Transcribe the entries exactly. Omit the pictures.

BEGIN

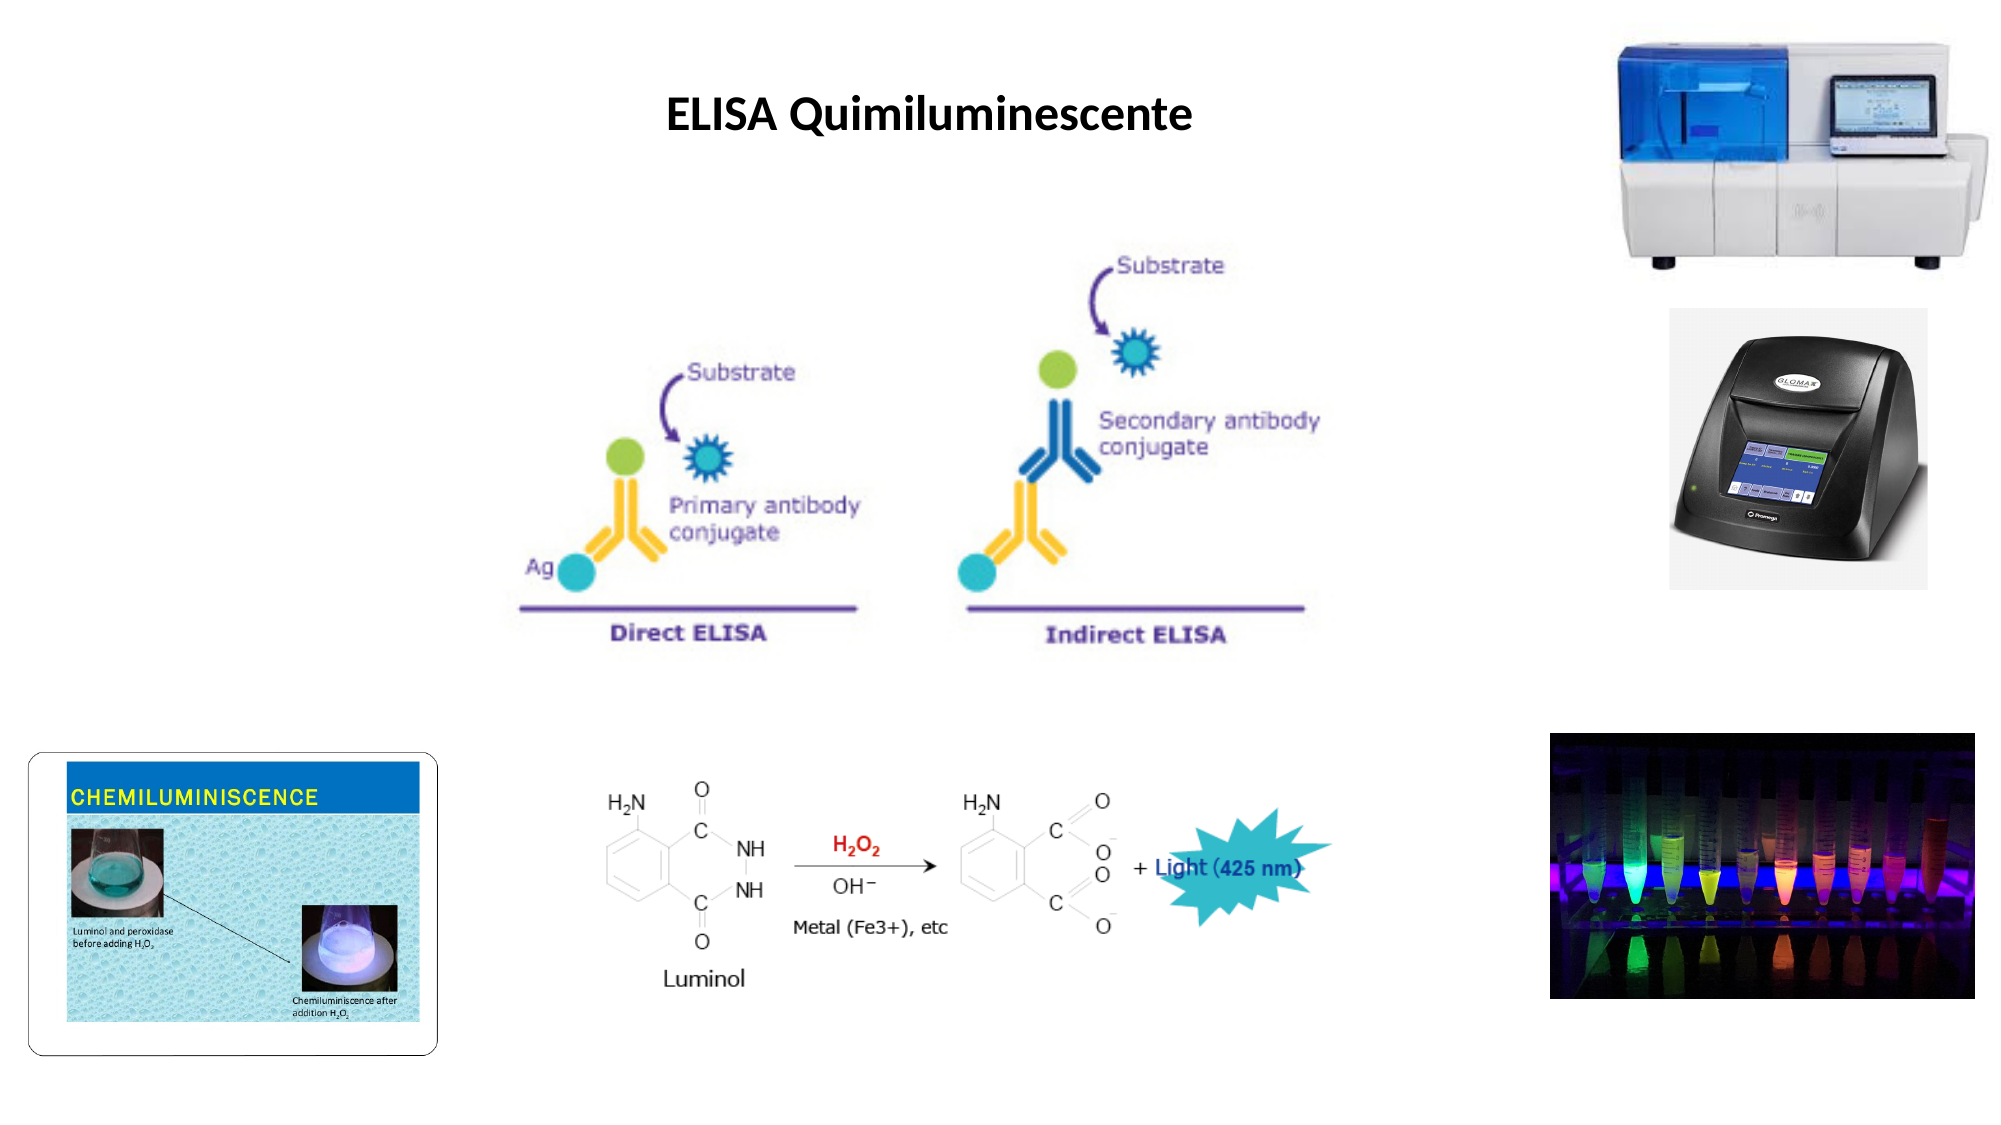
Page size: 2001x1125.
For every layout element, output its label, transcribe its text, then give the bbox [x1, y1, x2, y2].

picture [25, 749, 440, 1060]
picture [1550, 733, 1975, 999]
picture [1669, 308, 1928, 590]
picture [439, 236, 1402, 662]
picture [582, 730, 1342, 1032]
text_box ELISA Quimiluminescente [651, 73, 1210, 148]
picture [1586, 0, 2000, 302]
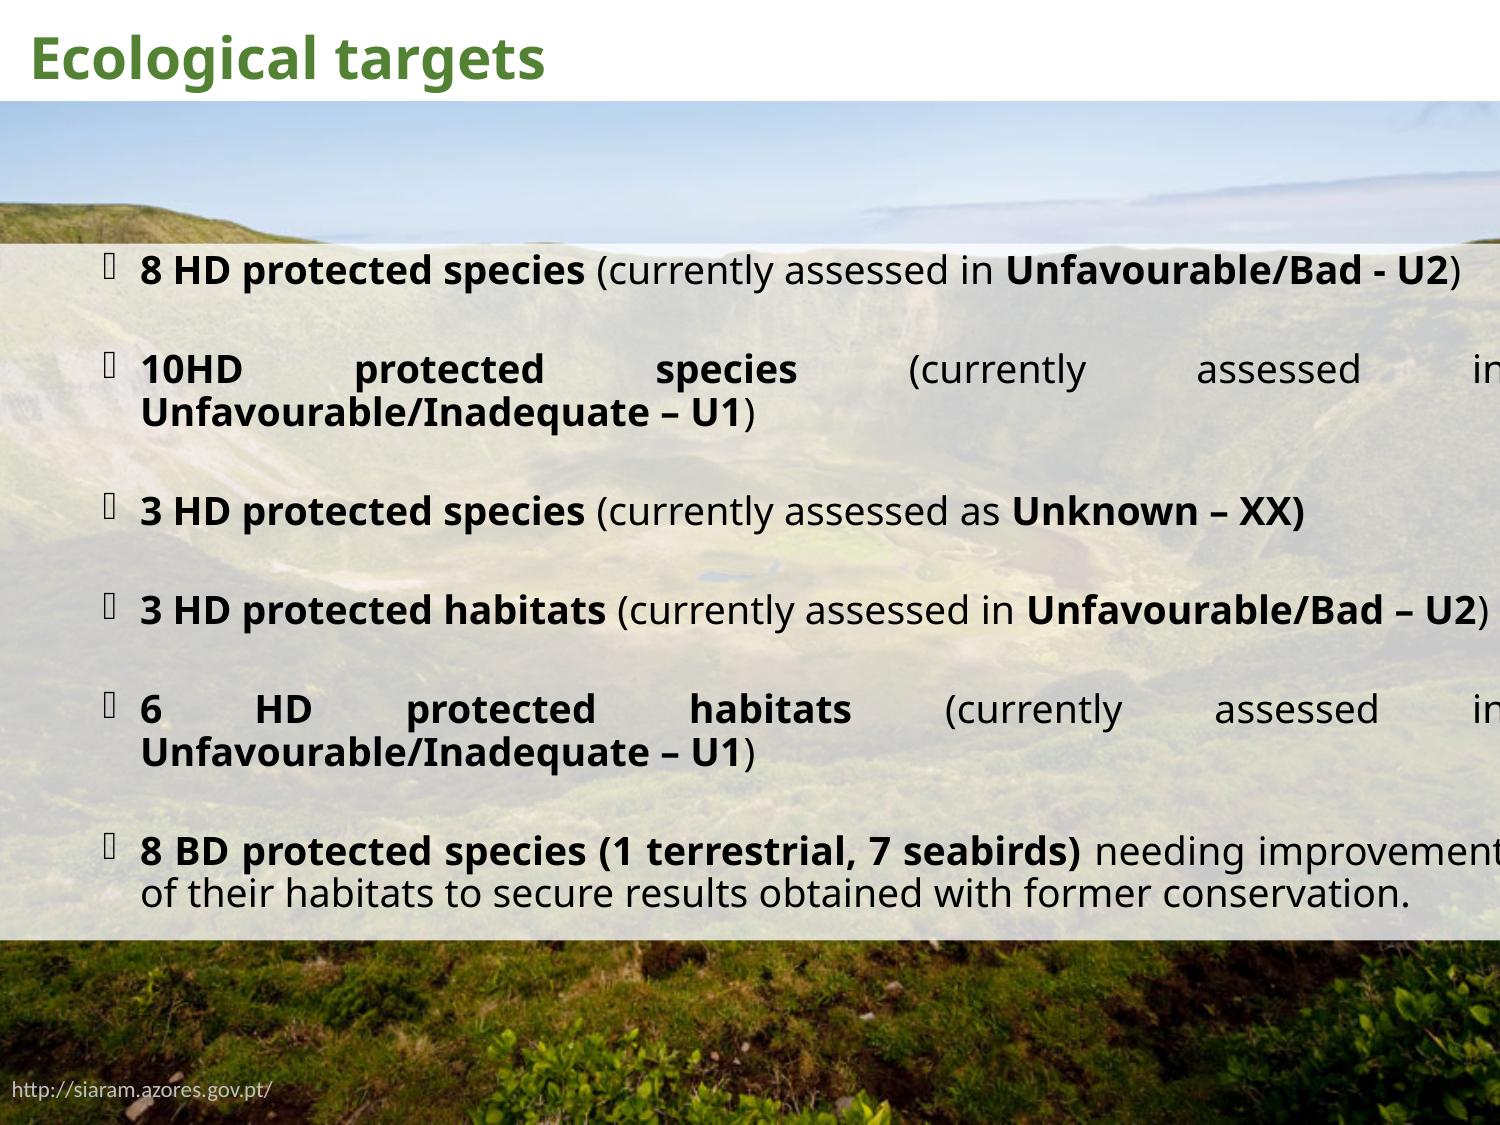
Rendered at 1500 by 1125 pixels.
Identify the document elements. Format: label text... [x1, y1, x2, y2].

text_box Ecological targets [29, 0, 1012, 101]
picture [0, 101, 1500, 1125]
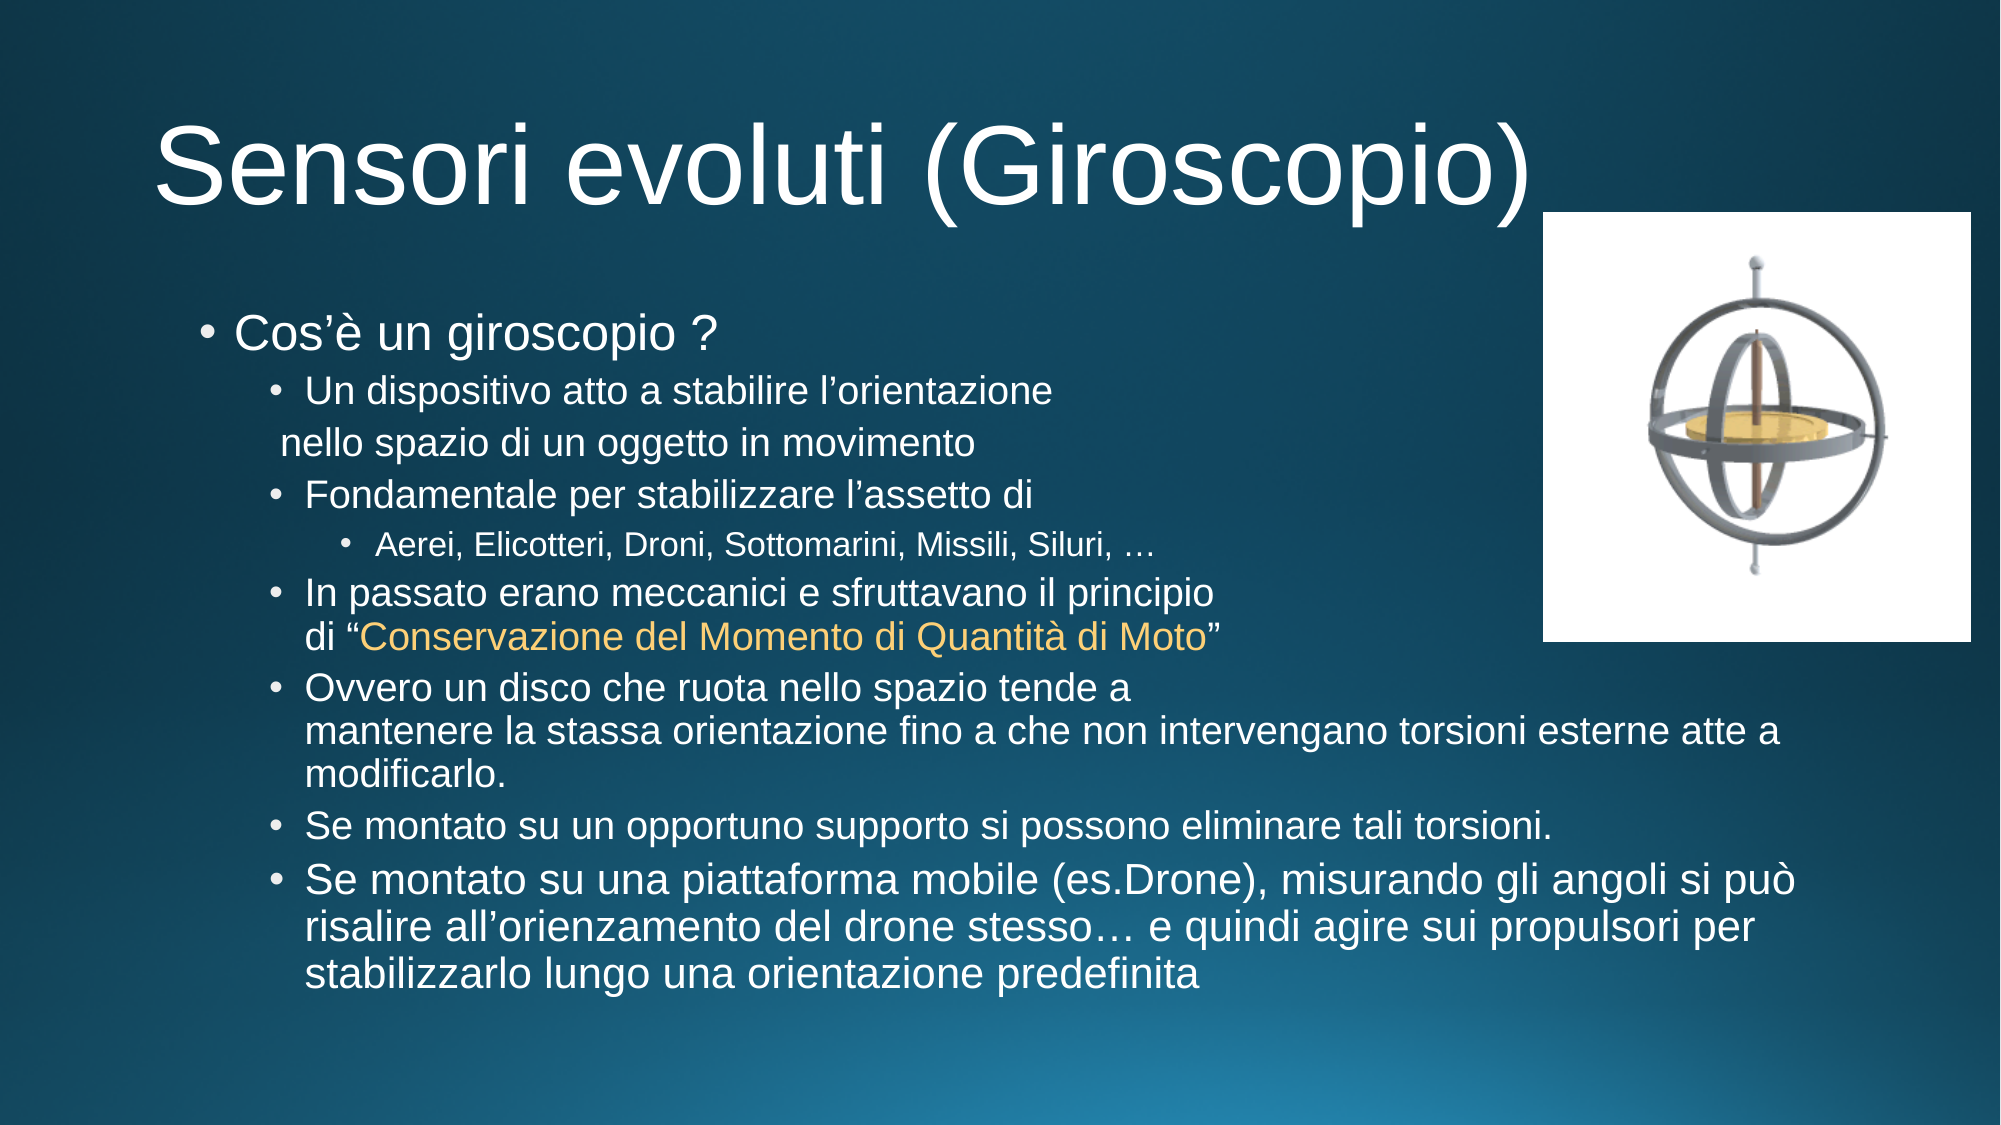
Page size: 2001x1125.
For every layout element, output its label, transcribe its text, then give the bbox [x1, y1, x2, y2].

END

* _Solution_:
Page size: 2001x1125.
For every layout element, output its label, transcribe its text, then give the bbox [x1, y1, x2, y2].

picture [25, 749, 440, 1060]
picture [1550, 733, 1975, 999]
picture [1669, 308, 1928, 590]
picture [439, 236, 1402, 662]
picture [582, 730, 1342, 1032]
text_box ELISA Quimiluminescente [651, 73, 1210, 148]
picture [1586, 0, 2000, 302]
Rendered at 1500 by 1125 pixels.
Identify the document elements. Format: label text... [x1, y1, x2, y2].

text_box Ecological targets [29, 0, 1012, 101]
picture [0, 101, 1500, 1125]
Page size: 2001x1125.
For every layout element, output its label, transcribe its text, then give the bbox [x1, y1, x2, y2].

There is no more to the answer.